*TASK DETAILS*:
Please output the listing exactly as it stands, but omit any images.

*DATASET CONTENT*:
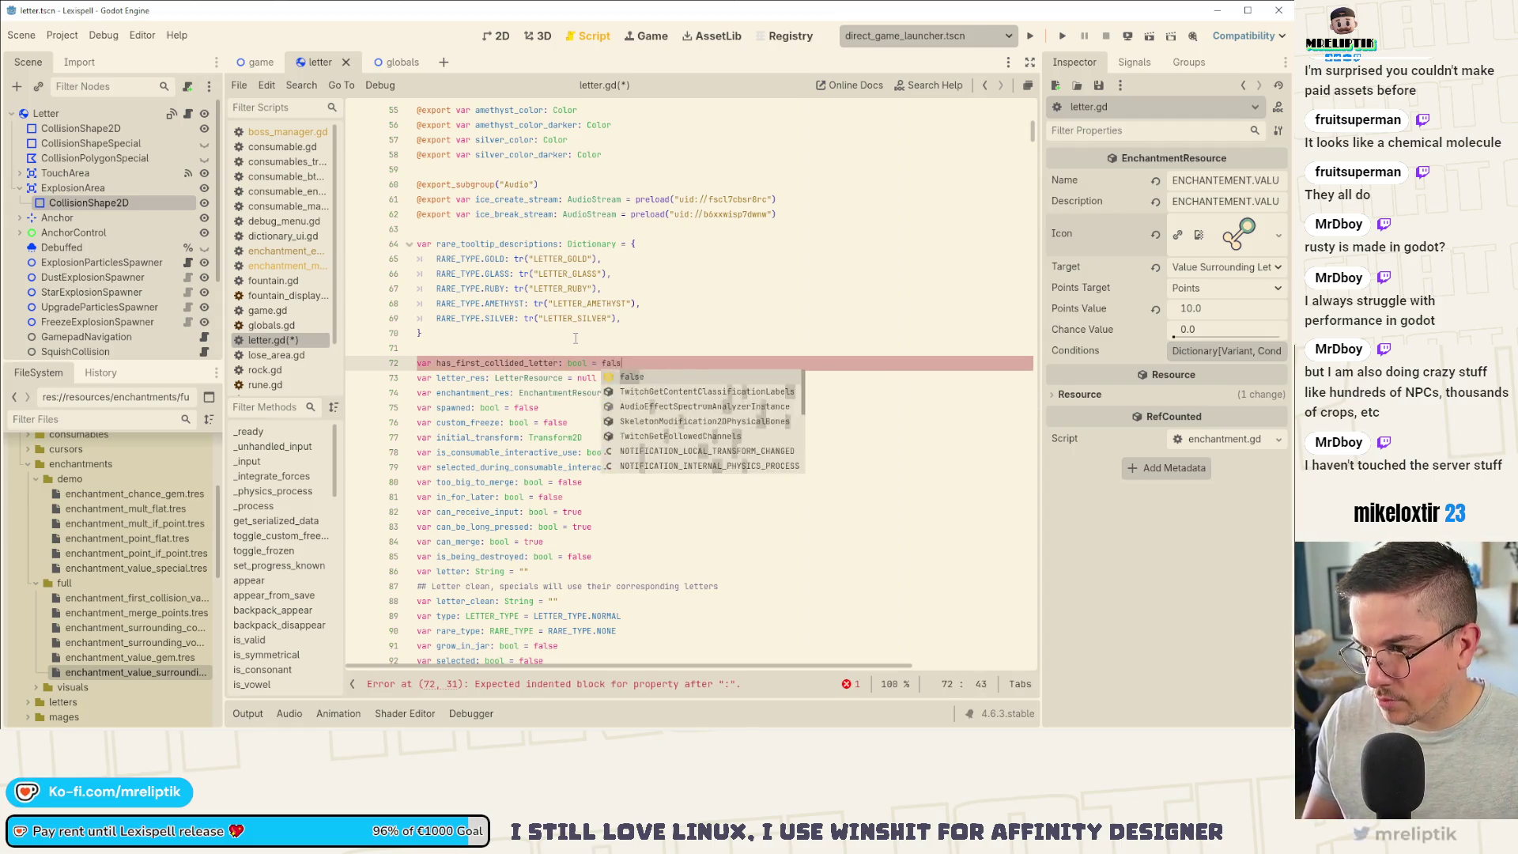
key(ctrl+s)
Step: Check the Letter node's body_entered signal connection, then go to line 1475 in _on_body_entered
double_click(467, 363)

*RESULT OF THE EXERCISE*:
key(ctrl+s)
Step: Check the Letter node's body_entered signal connection, then go to line 1475 in _on_body_entered
double_click(467, 363)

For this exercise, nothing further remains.